New data suggest that social distancing and reopening haven’t determined the spread.
TrendMacro, my analytics firm, tallied the cumulative number of reported cases of Covid-19 in each state and the District of Columbia as a percentage of population, based on data from state and local health departments aggregated by the Covid Tracking Project. We then compared that with the timing and intensity of the lockdown in each jurisdiction. That is measured not by the mandates put in place by government officials, but rather by observing what people in each jurisdiction actually did, along with their baseline behavior before the lockdowns. This is captured in highly detailed anonymized cellphone tracking data provided by Google and others and tabulated by the University of Maryland’s Transportation Institute into a “Social Distancing Index.”
Measuring from the start of the year to each state’s point of maximum lockdown—which range from April 5 to April 18—it turns out that lockdowns correlated with a greater spread of the virus. States with longer, stricter lockdowns also had larger Covid outbreaks. The five places with the harshest lockdowns—the District of Columbia, New York, Michigan, New Jersey and Massachusetts—had the heaviest caseloads.
It could be that strict lockdowns were imposed as a response to already severe outbreaks. But the surprising negative correlation, while statistically weak, persists even when excluding states with the heaviest caseloads.
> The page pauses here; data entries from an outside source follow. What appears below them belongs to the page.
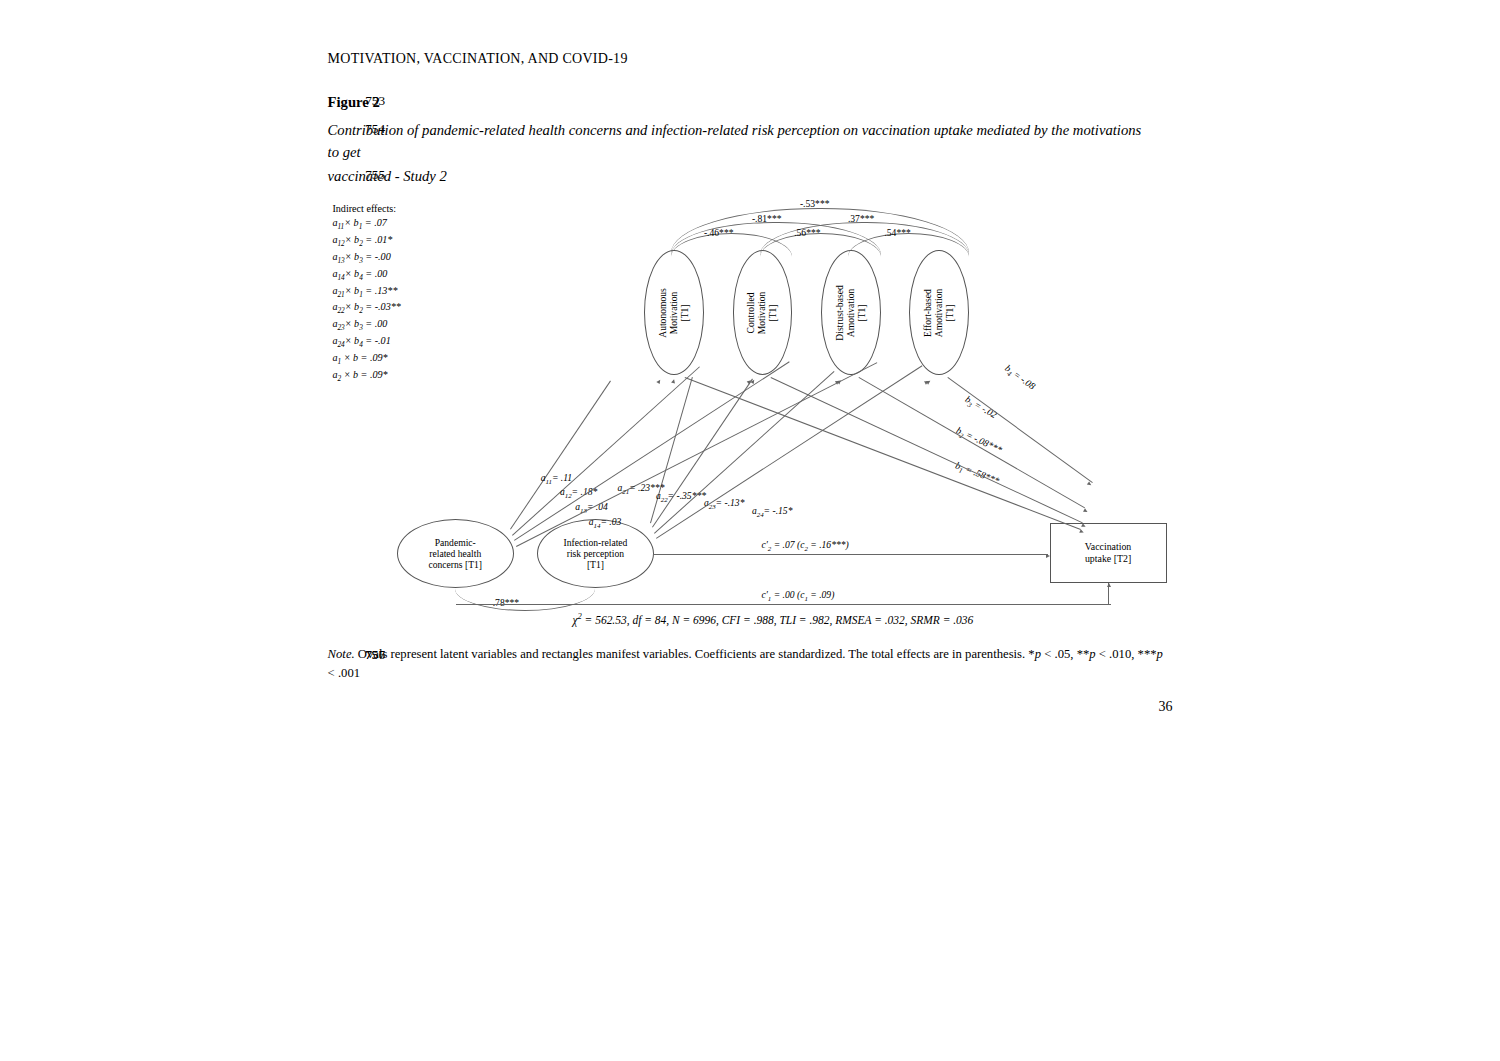MOTIVATION, VACCINATION, AND COVID-19
753
Figure 2
754
Contribution of pandemic-related health concerns and infection-related risk perception on vaccination uptake mediated by the motivations to get
755
vaccinated - Study 2
Indirect effects:
a11× b1 = .07
a12× b2 = .01*
a13× b3 = -.00
a14× b4 = .00
a21× b1 = .13**
a22× b2 = -.03**
a23× b3 = .00
a24× b4 = -.01
a1 × b = .09*
a2 × b = .09*
Autonomous
Motivation
[T1]
Controlled
Motivation
[T1]
Distrust-based
Amotivation
[T1]
Effort-based
Amotivation
[T1]
Pandemic-
related health
concerns [T1]
Infection-related
risk perception
[T1]
Vaccination
uptake [T2]
-.53***
-.81***
.37***
-.46***
.56***
.54***
.78***
a11= .11
a12= .18*
a13= .04
a14= .03
a21= .23***
a22= -.35***
a23= -.13*
a24= -.15*
b1 = .58***
b2 = -.08***
b3 = -.02
b4 = -.08
c′2 = .07 (c2 = .16***)
c′1 = .00 (c1 = .09)
χ2 = 562.53, df = 84, N = 6996, CFI = .988, TLI = .982, RMSEA = .032, SRMR = .036
756
757
Note. Ovals represent latent variables and rectangles manifest variables. Coefficients are standardized. The total effects are in parenthesis. *p < .05, **p < .010, ***p < .001
36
And it makes no difference if the analysis includes other potential explanatory factors such as population density, age, ethnicity, prevalence of nursing homes, general health or temperature. The only factor that seems to make a demonstrable difference is the intensity of mass-transit use.
We ran the experiment a second time to observe the effects on caseloads of the reopening that began in mid-April. We used the same methodology, but started from each state’s peak of lockdown and extended to July 31. Confirming the first experiment, there was a tendency (though fairly weak) for states that opened up the most to have the lightest caseloads. The states that had the big summer flare-ups in the so-called “Sunbelt second wave”—Arizona, California, Florida and Texas—are by no means the most opened up, politicized headlines notwithstanding.
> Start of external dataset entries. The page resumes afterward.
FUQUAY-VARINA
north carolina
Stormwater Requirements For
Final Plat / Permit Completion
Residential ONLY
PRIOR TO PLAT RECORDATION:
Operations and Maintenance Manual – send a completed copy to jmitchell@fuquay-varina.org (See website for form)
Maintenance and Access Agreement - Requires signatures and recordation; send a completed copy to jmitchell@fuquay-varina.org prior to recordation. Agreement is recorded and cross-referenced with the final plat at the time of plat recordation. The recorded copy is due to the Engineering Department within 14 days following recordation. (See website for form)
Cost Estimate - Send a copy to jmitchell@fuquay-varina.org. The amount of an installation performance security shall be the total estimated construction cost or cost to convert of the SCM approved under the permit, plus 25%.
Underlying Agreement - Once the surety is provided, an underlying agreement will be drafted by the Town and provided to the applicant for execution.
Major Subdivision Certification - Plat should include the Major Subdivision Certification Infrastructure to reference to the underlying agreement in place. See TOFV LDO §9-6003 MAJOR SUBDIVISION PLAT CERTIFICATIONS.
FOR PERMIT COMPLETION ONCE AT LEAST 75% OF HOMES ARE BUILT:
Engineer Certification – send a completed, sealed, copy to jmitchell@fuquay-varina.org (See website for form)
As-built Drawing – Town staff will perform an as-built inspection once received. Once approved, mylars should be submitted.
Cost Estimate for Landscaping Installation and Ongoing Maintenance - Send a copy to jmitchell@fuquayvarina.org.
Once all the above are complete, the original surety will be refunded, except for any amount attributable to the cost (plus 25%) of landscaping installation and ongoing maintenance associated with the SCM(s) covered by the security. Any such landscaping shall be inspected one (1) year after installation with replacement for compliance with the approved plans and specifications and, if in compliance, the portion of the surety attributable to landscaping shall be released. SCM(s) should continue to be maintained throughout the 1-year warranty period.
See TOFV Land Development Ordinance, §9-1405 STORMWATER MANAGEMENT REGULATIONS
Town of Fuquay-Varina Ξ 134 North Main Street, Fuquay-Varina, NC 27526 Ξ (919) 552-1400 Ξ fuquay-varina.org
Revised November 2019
The lesson is not that lockdowns made the spread of Covid-19 worse—although the raw evidence might suggest that—but that lockdowns probably didn’t help, and opening up didn’t hurt. This defies common sense. In theory, the spread of an infectious disease ought to be controllable by quarantine. Evidently not in practice, though we are aware of no researcher who understands why not.
We’re not the only researchers to have discovered this statistical relationship. We first published a version of these findings in April, around the same time similar findings appeared in these pages. In July, a publication of the Lancet published research that found similar results looking across countries rather than U.S. states. “A longer time prior to implementation of any lockdown was associated with a lower number of detected cases,” the study concludes. Those findings have now been enhanced by sophisticated measures of actual social distancing, and data from the reopening phase.
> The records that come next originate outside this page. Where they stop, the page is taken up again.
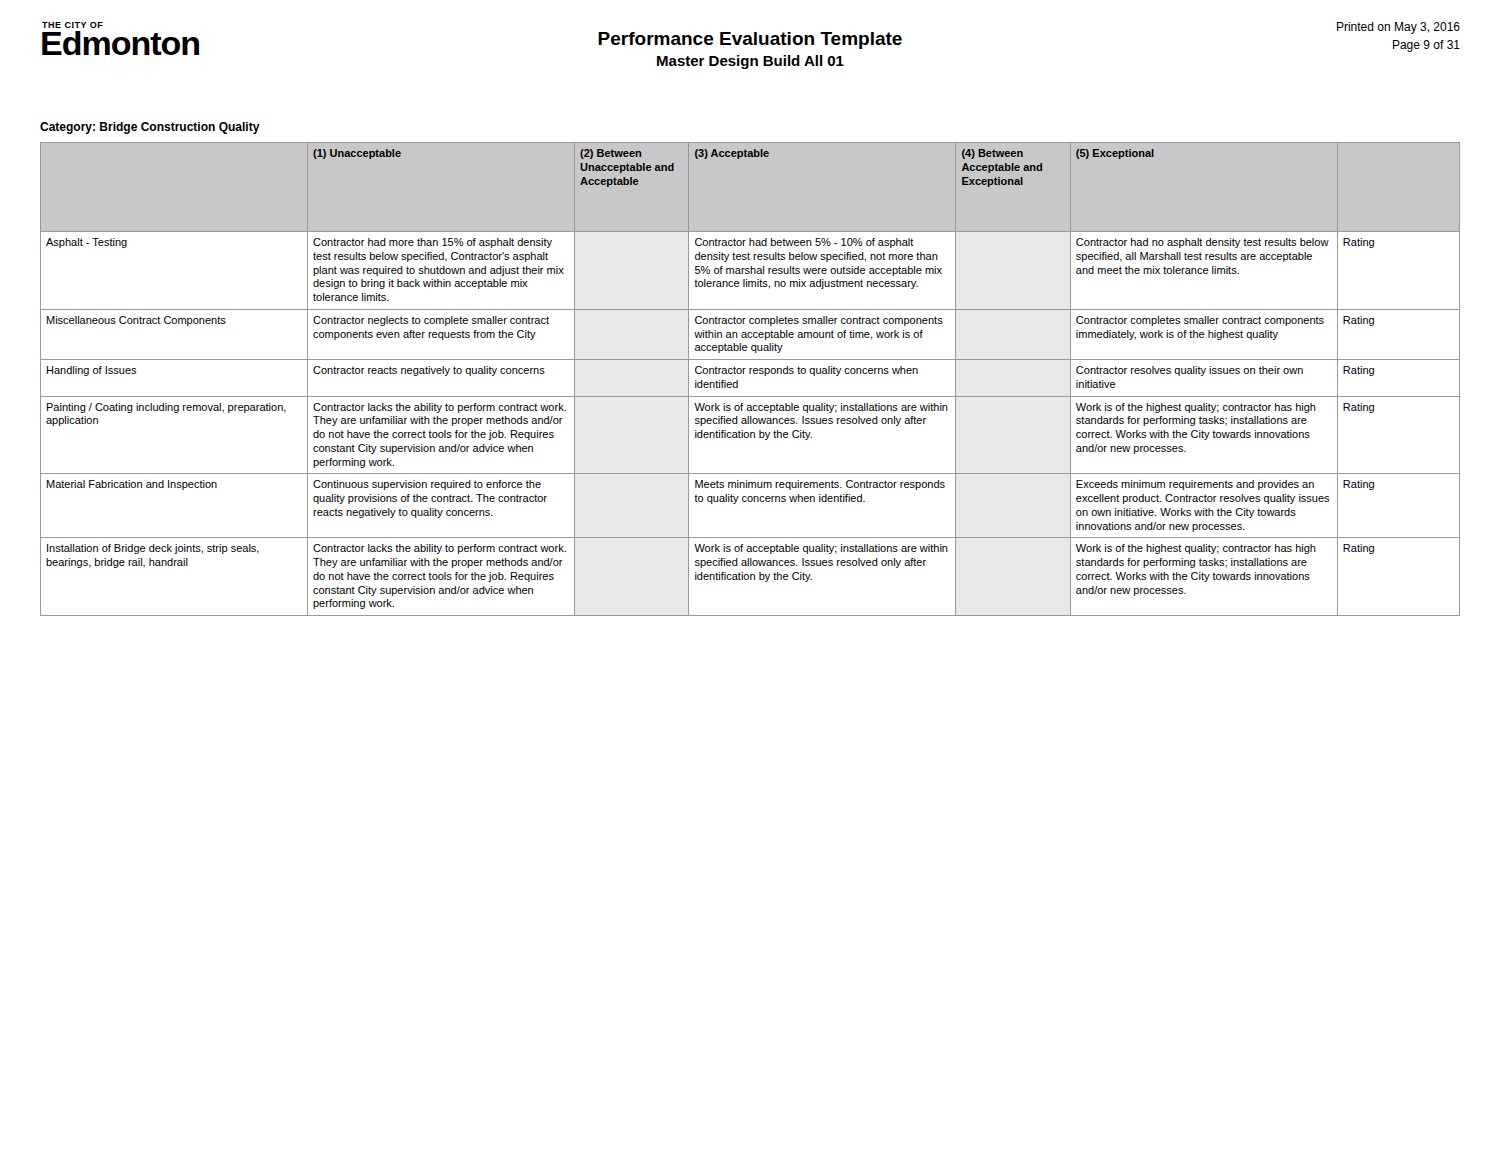THE CITY OF
Edmonton
Performance Evaluation Template
Master Design Build All 01
Printed on May 3, 2016
Page 9 of 31
Category: Bridge Construction Quality
| | (1) Unacceptable | (2) Between Unacceptable and Acceptable | (3) Acceptable | (4) Between Acceptable and Exceptional | (5) Exceptional | |
| --- | --- | --- | --- | --- | --- | --- |
| Asphalt - Testing | Contractor had more than 15% of asphalt density test results below specified, Contractor's asphalt plant was required to shutdown and adjust their mix design to bring it back within acceptable mix tolerance limits. | | Contractor had between 5% - 10% of asphalt density test results below specified, not more than 5% of marshal results were outside acceptable mix tolerance limits, no mix adjustment necessary. | | Contractor had no asphalt density test results below specified, all Marshall test results are acceptable and meet the mix tolerance limits. | Rating |
| Miscellaneous Contract Components | Contractor neglects to complete smaller contract components even after requests from the City | | Contractor completes smaller contract components within an acceptable amount of time, work is of acceptable quality | | Contractor completes smaller contract components immediately, work is of the highest quality | Rating |
| Handling of Issues | Contractor reacts negatively to quality concerns | | Contractor responds to quality concerns when identified | | Contractor resolves quality issues on their own initiative | Rating |
| Painting / Coating including removal, preparation, application | Contractor lacks the ability to perform contract work. They are unfamiliar with the proper methods and/or do not have the correct tools for the job. Requires constant City supervision and/or advice when performing work. | | Work is of acceptable quality; installations are within specified allowances. Issues resolved only after identification by the City. | | Work is of the highest quality; contractor has high standards for performing tasks; installations are correct. Works with the City towards innovations and/or new processes. | Rating |
| Material Fabrication and Inspection | Continuous supervision required to enforce the quality provisions of the contract. The contractor reacts negatively to quality concerns. | | Meets minimum requirements. Contractor responds to quality concerns when identified. | | Exceeds minimum requirements and provides an excellent product. Contractor resolves quality issues on own initiative. Works with the City towards innovations and/or new processes. | Rating |
| Installation of Bridge deck joints, strip seals, bearings, bridge rail, handrail | Contractor lacks the ability to perform contract work. They are unfamiliar with the proper methods and/or do not have the correct tools for the job. Requires constant City supervision and/or advice when performing work. | | Work is of acceptable quality; installations are within specified allowances. Issues resolved only after identification by the City. | | Work is of the highest quality; contractor has high standards for performing tasks; installations are correct. Works with the City towards innovations and/or new processes. | Rating |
There are experimental controls that all this research lacks. There are no observable instances in which there were either total lockdowns or no lockdowns at all. But there’s no escaping the evidence that, at minimum, heavy lockdowns were no more effective than light ones, and that opening up a lot was no more harmful than opening up a little. So where’s the science that would justify the heavy lockdowns many public-health officials are still demanding?
With the evidence we now possess, even the most risk-averse and single-minded public-health officials should hesitate before demanding the next lockdown and causing the next economic recession.
Mr. Luskin is chief investment officer of TrendMacro.